— Text excerpt —
Beyond epoll: Architecting Ultra-Low Latency Reverse Tunnels: localhost tunnel answer

A localhost tunnel gives your local app a public HTTPS URL without opening router ports, which is useful for demos, QA, mobile testing, and provider callbacks.

How do I expose localhost without opening ports?

Use a reverse HTTPS tunnel. Your machine connects outbound to the tunnel service, and the public URL forwards requests back to your local app.

When should I use a localhost tunnel?

Use one for webhook testing, OAuth callbacks, client demos, QA previews, mobile device checks, and short-lived development reviews.

For decades, the foundation of high-performance networking on Linux has been undisputed. If you were building a web server, a load balancer, or a reverse proxy designed to handle the infamous C10K (and later C10M) problem, you used epoll. Industry giants like NGINX, HAProxy, and Envoy were built atop this event-driven readiness model, proving its robustness across the globe. However, as we push the boundaries of high-throughput local ingress in 2026, the cracks in the epoll architecture have become glaringly obvious.

The issue is no longer about managing thousands of connections; it is about the excruciating cost of context switching. When network speeds are measured in hundreds of gigabits per second and latency budgets shrink to single-digit microseconds, the continuous oscillation between user space and kernel space becomes a catastrophic CPU bottleneck.

— The exercise —
Reproduce the localhost tunnel text word for word, from start to finish. The data that comes next was taken from a separate source.

— Supplied information —
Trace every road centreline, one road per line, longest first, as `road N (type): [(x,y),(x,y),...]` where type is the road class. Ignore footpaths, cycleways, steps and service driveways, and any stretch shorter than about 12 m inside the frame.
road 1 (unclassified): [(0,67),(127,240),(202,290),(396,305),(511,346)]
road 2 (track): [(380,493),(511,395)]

— Problem solution —
Beyond epoll: Architecting Ultra-Low Latency Reverse Tunnels: localhost tunnel answer

A localhost tunnel gives your local app a public HTTPS URL without opening router ports, which is useful for demos, QA, mobile testing, and provider callbacks.

How do I expose localhost without opening ports?

Use a reverse HTTPS tunnel. Your machine connects outbound to the tunnel service, and the public URL forwards requests back to your local app.

When should I use a localhost tunnel?

Use one for webhook testing, OAuth callbacks, client demos, QA previews, mobile device checks, and short-lived development reviews.

For decades, the foundation of high-performance networking on Linux has been undisputed. If you were building a web server, a load balancer, or a reverse proxy designed to handle the infamous C10K (and later C10M) problem, you used epoll. Industry giants like NGINX, HAProxy, and Envoy were built atop this event-driven readiness model, proving its robustness across the globe. However, as we push the boundaries of high-throughput local ingress in 2026, the cracks in the epoll architecture have become glaringly obvious.

The issue is no longer about managing thousands of connections; it is about the excruciating cost of context switching. When network speeds are measured in hundreds of gigabits per second and latency budgets shrink to single-digit microseconds, the continuous oscillation between user space and kernel space becomes a catastrophic CPU bottleneck.